According to the present invention, the piston has a sealed hollow portion formed within the main body. Both have at least one first through hole opening in the outer peripheral part of the main body part and a cylindrical part of the main body part. Since the structure has at least one second through hole that opens on the side of the The pressure difference between the inside of the hollow part and the inside of the bore that occurs when the ton moves back and forth is absorbed by the first through hole. can be relieved through the respiratory action that occurs between the two, thereby ensuring strength. It is possible to reduce the thickness of the piston body while maintaining the can. In addition, the breathing action that occurs between the hollow part and the crank chamber through the second through hole Supply highly concentrated refrigerant gas to the crank chamber as lubricating oil as the engine is used. I can do it.

[Brief explanation of drawings]

FIG. 1 is a side view of a piston according to an embodiment of the present invention.

FIG. 2 is a sectional view of a piston according to an embodiment of the present invention.
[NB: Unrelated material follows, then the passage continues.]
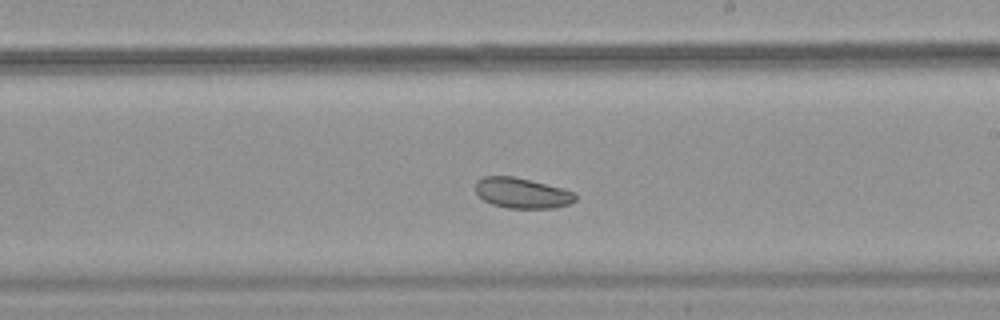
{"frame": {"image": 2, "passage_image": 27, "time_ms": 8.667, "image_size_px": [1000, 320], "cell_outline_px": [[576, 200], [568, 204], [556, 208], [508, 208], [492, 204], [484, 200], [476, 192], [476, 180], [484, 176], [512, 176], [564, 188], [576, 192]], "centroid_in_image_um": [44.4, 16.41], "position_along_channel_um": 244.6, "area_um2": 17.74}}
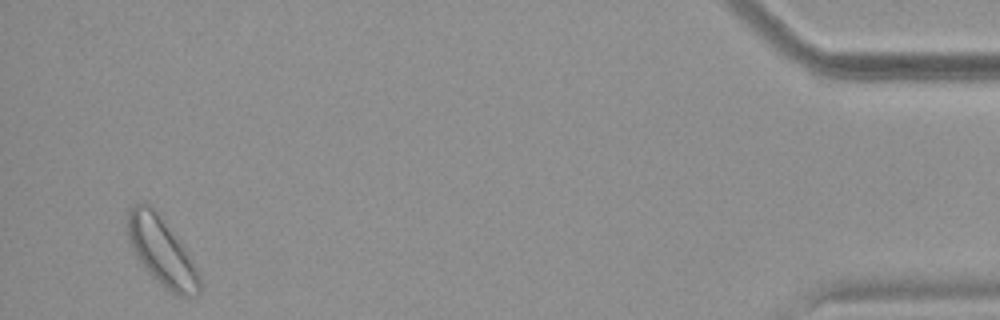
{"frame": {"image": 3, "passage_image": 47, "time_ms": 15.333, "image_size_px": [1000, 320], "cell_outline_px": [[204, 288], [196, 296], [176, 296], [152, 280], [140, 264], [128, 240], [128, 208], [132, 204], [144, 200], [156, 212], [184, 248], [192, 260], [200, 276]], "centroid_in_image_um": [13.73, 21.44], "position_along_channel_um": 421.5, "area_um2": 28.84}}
FIG. 3 is a sectional view taken along the line III-III in FIG. 1;

FIG. 4 is an explanatory diagram showing the arrangement of the second through hole of the piston provided in the cylinder block in the embodiment of the present invention.
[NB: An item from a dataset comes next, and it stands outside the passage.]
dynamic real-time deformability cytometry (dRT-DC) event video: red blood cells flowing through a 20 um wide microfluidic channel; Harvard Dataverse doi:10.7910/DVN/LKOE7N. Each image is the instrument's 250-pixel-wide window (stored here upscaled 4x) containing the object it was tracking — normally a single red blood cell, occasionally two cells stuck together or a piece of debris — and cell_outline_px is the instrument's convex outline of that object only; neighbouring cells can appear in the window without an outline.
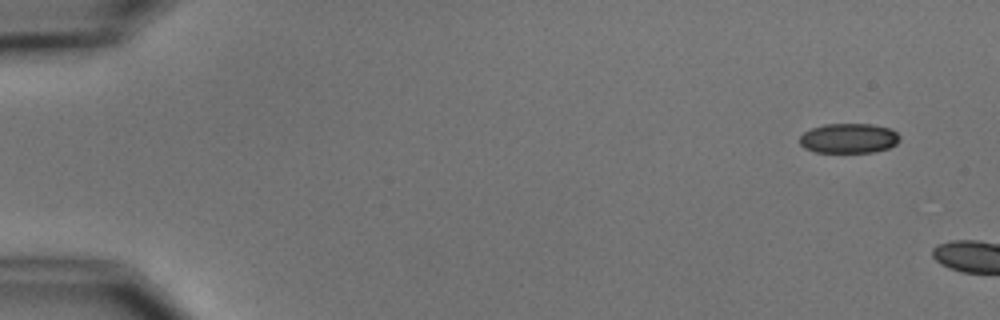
{"species": "common noctule bat (a hibernating species)", "species_latin": "Nyctalus noctula", "temperature_condition": "cold", "stored_images_in_passage": 2, "camera_frame_rate_fps": 3000, "um_per_image_px": 0.085, "animal": {"sex": "male", "body_mass_g": 15.6}, "frame": {"image": 1, "passage_image": 1, "time_ms": 0.0, "image_size_px": [1000, 320], "cell_outline_px": [[900, 140], [896, 144], [888, 148], [872, 152], [816, 152], [804, 148], [800, 144], [800, 136], [804, 132], [812, 128], [824, 124], [872, 124], [892, 128], [900, 136]], "centroid_in_image_um": [72.16, 11.75], "position_along_channel_um": 12.8, "area_um2": 17.46}}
FIG. 5 is a sectional view of a conventional variable capacity swash plate compressor.

[Explanation of symbols]

1...Piston 11...Hollow part 12...Body part 1
3... Oil groove 14... First through hole 15... Second through hole

Claims (1)

[Scope of utility model registration request] Claims: 1. A cylinder block having a plurality of bores, a front housing that forms a closed crank chamber at the front end of the cylinder block, and a rear housing having a suction chamber and a discharge chamber. a rear housing that closes an end; a drive shaft that is fitted and supported in a central shaft hole of the cylinder block; and a swash plate that is swingably attached to the drive shaft and rotatably housed in the crank chamber; A piston is moored to the swash plate via a shoe and moves directly within the bore, and the stroke of the piston and the inclination angle of the swash plate change depending on the differential pressure between the pressure in the crank chamber and the suction pressure. In a variable capacity swash plate type compressor in which the compression capacity is controlled by one through hole, and at least one opening on the shoe side of the main body.
A variable capacity swash plate compressor, characterized in that it has a second through hole.